January 9, 1997
UW president appoints search committee for vice president for medical affairs and dean of medicine
University of Washington President Richard L. McCormick today (Jan. 9) announced the appointment of a search committee for the position of vice president for medical affairs and dean of the School of Medicine.
The nine-person committee will be chaired Dr. Paul B. Robertson, dean of the School of Dentistry, and will have faculty representation from the medical, nursing, and engineering schools, as well as members appointed from the student body and the public.
The person named to the position will succeed Dr. Philip J. Fialkow, who, along with his wife, Helen, died last fall while vacationing in Nepal.
The vice president for medical affairs provides leadership for the UW Academic Medical Center, an entity that includes one of the nation’s top medical schools and its regional medical education, research and clinical patient care activities involving 1,336 full-time faculty along with 698 medical students, more than 650 residents (physicians-in-training), and nearly 400 graduate students in the basic sciences. It also includes overall responsibility for the UW Medical Center and Harborview Medical Center, which the UW has operated for King County since 1967, and associated clinics; and oversight responsibility for the planning and delivery of medical services by University of Washington Physicians.

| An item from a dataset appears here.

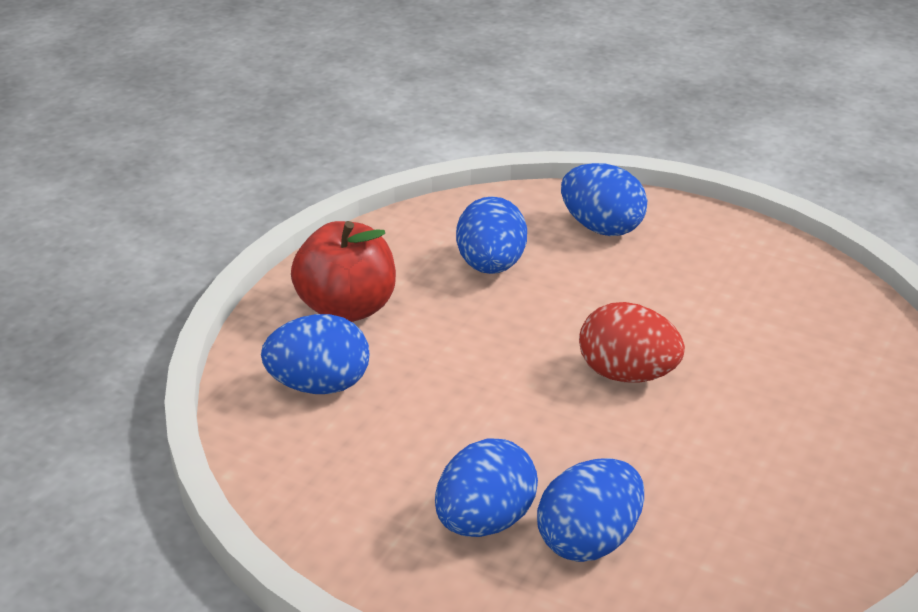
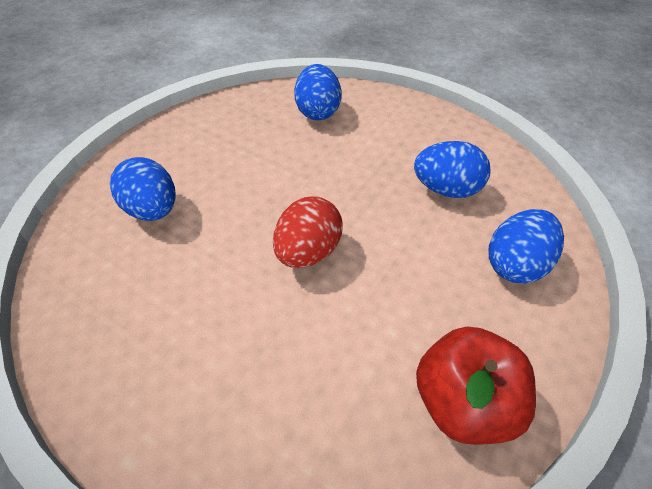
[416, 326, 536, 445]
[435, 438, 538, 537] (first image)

“The current era is one of great change and unparalleled opportunity in health care delivery and biomedical research, and the University of Washington is a significant contributor across the entire spectrum,” said McCormick. “Extending the legacy left to us by Phil Fialkow, the person selected for this position will have the demonstrated academic and management experience to ensure that the University of Washington remains at the forefront of academic medicine–with all of the benefits that accrue from this to the state, the region and the nation.”

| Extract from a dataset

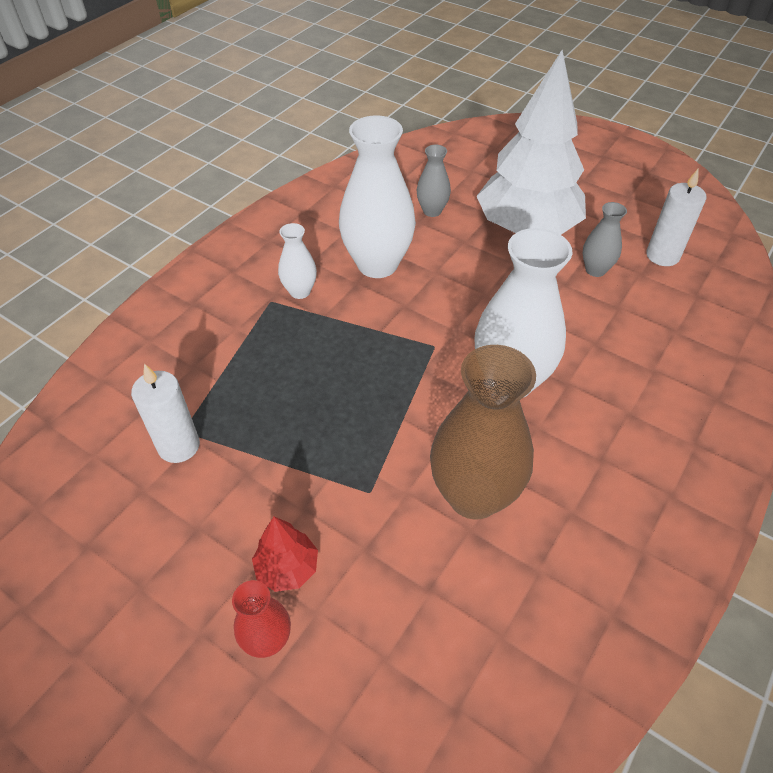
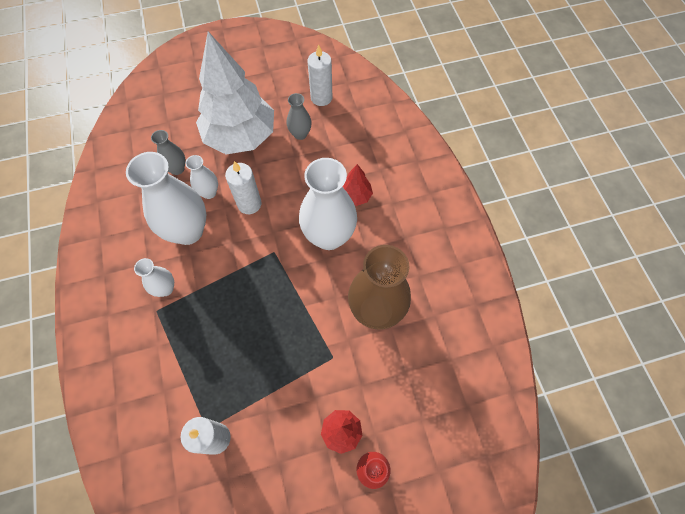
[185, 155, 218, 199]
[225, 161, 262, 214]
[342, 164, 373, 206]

The committee will begin work immediately and hopes to forward its recommendations to McCormick by late spring. McCormick has asked the committee to be as inclusive as possible in considering a diverse array of highly qualified candidates both from within the University and nationally. Candidates must submit personal letters of interest to the committee no later than March 1.

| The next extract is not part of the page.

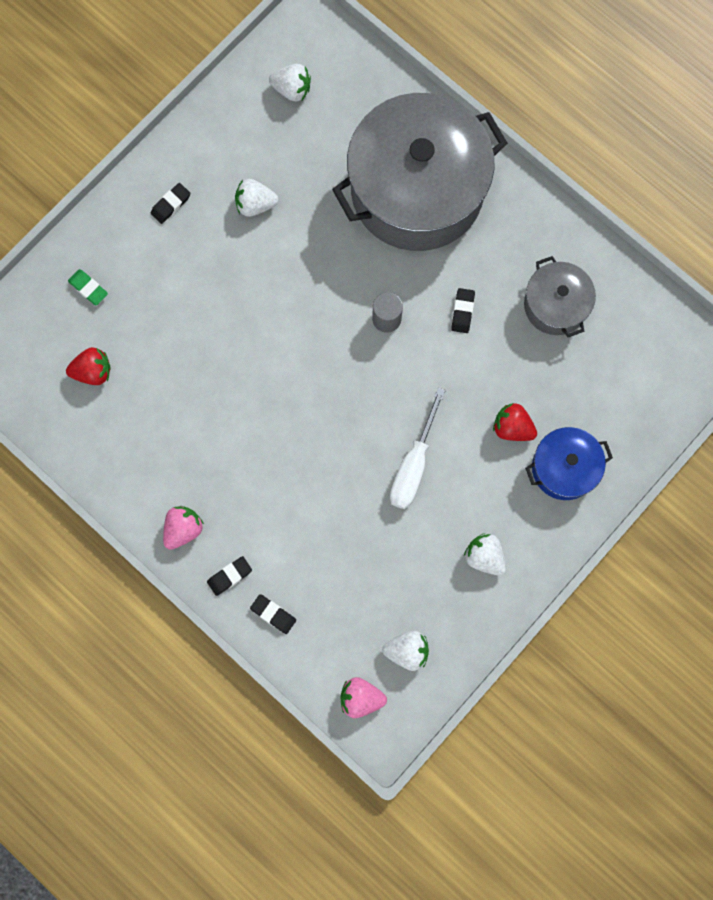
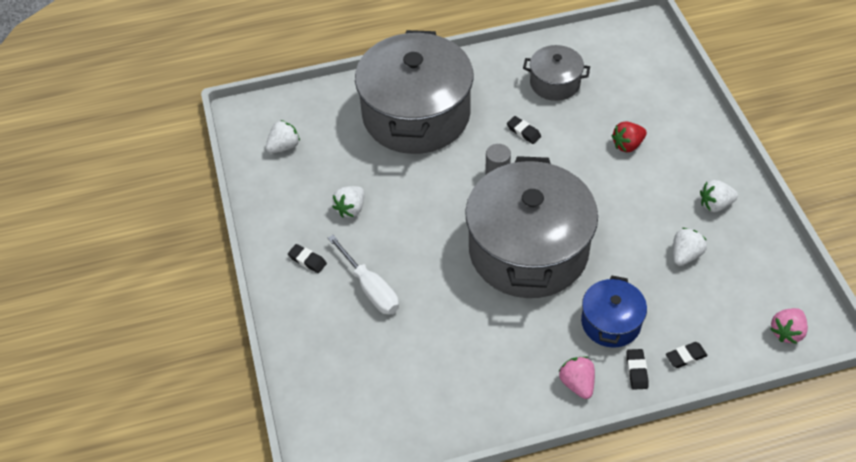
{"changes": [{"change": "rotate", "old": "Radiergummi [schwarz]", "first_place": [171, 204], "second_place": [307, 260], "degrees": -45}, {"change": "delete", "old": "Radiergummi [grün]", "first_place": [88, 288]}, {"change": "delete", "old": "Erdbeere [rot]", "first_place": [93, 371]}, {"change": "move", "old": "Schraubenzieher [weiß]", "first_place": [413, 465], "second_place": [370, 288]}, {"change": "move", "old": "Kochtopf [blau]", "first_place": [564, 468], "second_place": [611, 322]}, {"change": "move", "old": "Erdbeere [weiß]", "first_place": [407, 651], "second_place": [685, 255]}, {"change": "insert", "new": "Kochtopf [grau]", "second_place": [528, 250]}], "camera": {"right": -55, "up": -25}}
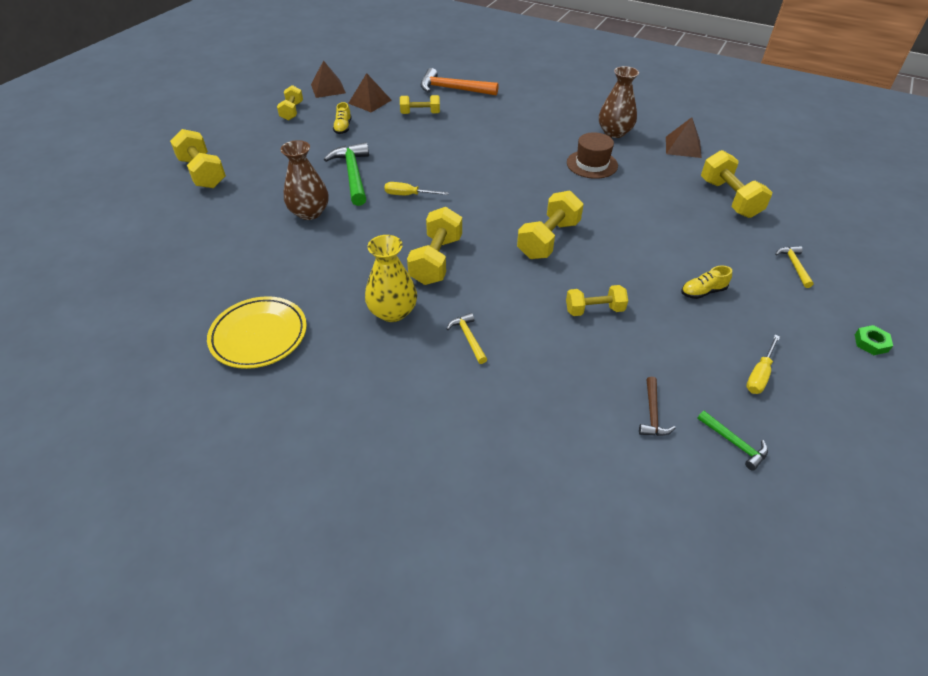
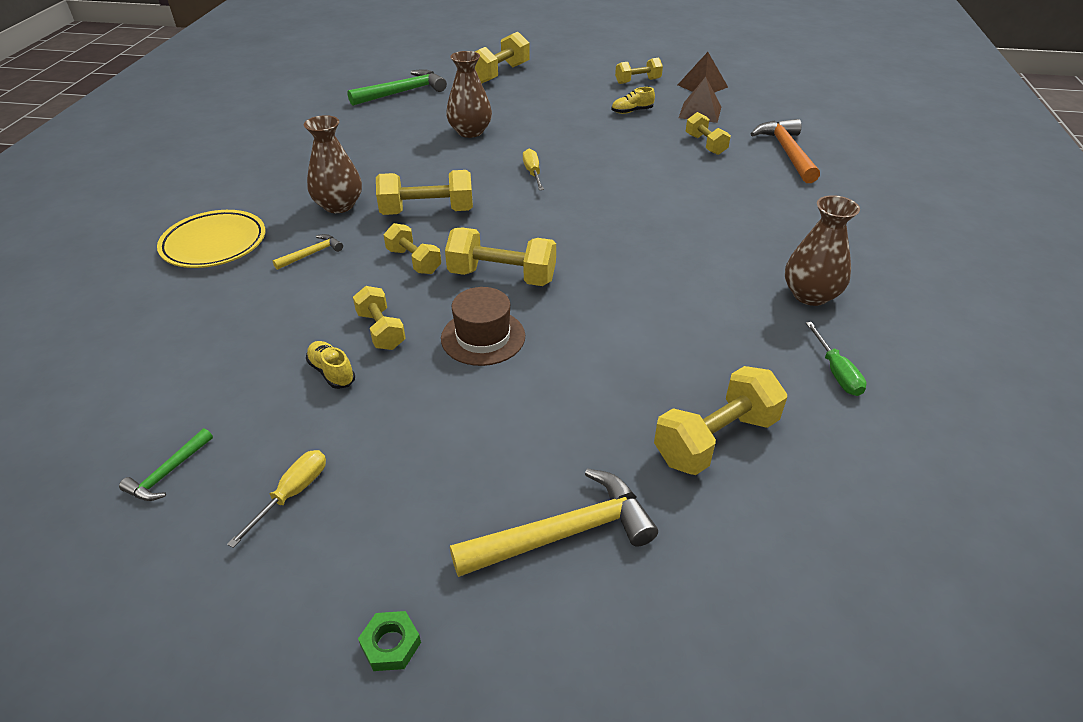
{"changes": [{"change": "replace", "old": "Pyramide [braun]", "new": "Schraubenzieher [grün]", "first_place": [683, 147], "second_place": [836, 372]}, {"change": "move", "old": "Hut [braun]", "first_place": [592, 164], "second_place": [483, 337]}, {"change": "move", "old": "Hammer [grün]", "first_place": [353, 175], "second_place": [402, 92]}, {"change": "recolor", "old": "Vase [gelb]", "new": "Vase [braun]", "first_place": [393, 312], "second_place": [339, 205]}, {"change": "resize", "old": "Hammer [gelb]", "first_place": [794, 266], "second_place": [563, 533], "factor": 1.96}, {"change": "move", "old": "Schuh [gelb]", "first_place": [703, 292], "second_place": [332, 372]}, {"change": "move", "old": "Teller [gelb]", "first_place": [259, 336], "second_place": [214, 244]}, {"change": "rotate", "old": "Schraubenzieher [gelb]", "first_place": [759, 374], "second_place": [292, 494], "degrees": 105}, {"change": "delete", "old": "Hammer [braun]", "first_place": [652, 413]}, {"change": "insert", "new": "Hantel [gelb]", "second_place": [414, 261]}], "camera": {"right": 70, "up": -5}}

In addition to Robertson, committee members are Margaret Ceis, president of the Harborview Medical Center Board of Trustees, of which she has been a member since 1990; Dr. Wayne Crill, professor and chair of the Department of Physiology and Biophysics; Engineering Dean Denice Denton; Dr. Margaret Heitkemper, professor of biobehavioral nursing and health systems; Dr. Carlos Pellegrini, professor and chair of the Department of Surgery; Mary Pugh, former chair of the UW Medical Center Board, of which she was a member from 1987 to 1996; Dr. Henry Rosen, professor and associate chair of the Department of Medicine; and Albert Wu, a medical school student.
The UW School of Medicine ranked first among all public medical schools in receipt of federal research funding in 1994-95 and has never ranked less than eighth among all 125 schools in the nation. It also is among the top 10 institutions nationally in technology transfer. Its faculty includes three Nobel laureates, 21 members of the National Academy of Sciences and 28 members of the Institute of Medicine.
The school’s 25-year-old WAMI program of regionalized medical education is a world model for excellence in increasing primary care physicians and broadening educational experience through the efficient use of community resources, including partnerships with other universities in the WAMI states of Washington, Alaska, Montana and Idaho and educational systems at all levels.